#### Article:
▬▬▬▬▬▬

The first confrontation scene occurs in a multi-storey car park where Hell's Angels take their Harley Davison's for a workout. First kick them off their bikes, then deal with them hand-to-hand. Biker number one has a baseball bat in his saddlebag and if you don't get it first, the other bikers will, one holding you while another tries to score a home-run with your head.
But of course, these mealymouthed specimens of sub-humanity should be little of a problem, and having despatched them, there is a lift to take you down a level, where a second wave of homicidal saddle striders are determined to send you the way of your brother.
The fourth level - the ground floor - has a bank of phones and one rings. Answer it and it's on to the next confrontation; take too long handling your assailants, however, and you won't make it to the phone in time thus ending the game. Eight minutes are allowed to get to the phone, and a new time limit starts with the next scene.
Among Mr Big's business interests there is, apparently, a link with women who earn their money by wearing very garish clothing. On a poorly lit street of Scumsville you must deal with these ladies - who have a practised kneeing motion - in your usual, indelicate fashion. Somewhat tougher than the women you're manfully disposing of are their bosses, who are adept fighters with their walking sticks. One boss has a gun with a limited number of bullets - until the gun is empty you should avoid him and dodge the bullets.

▬▬▬▬▬▬

(Collected data entries)
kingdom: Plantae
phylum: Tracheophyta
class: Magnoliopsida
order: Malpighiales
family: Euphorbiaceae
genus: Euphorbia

▬▬▬▬▬▬

#### Stated task:
List every weapon mentioned in the text about the game's fight scenes.

#### Output of the exercise:
A baseball bat, walking sticks, and a gun.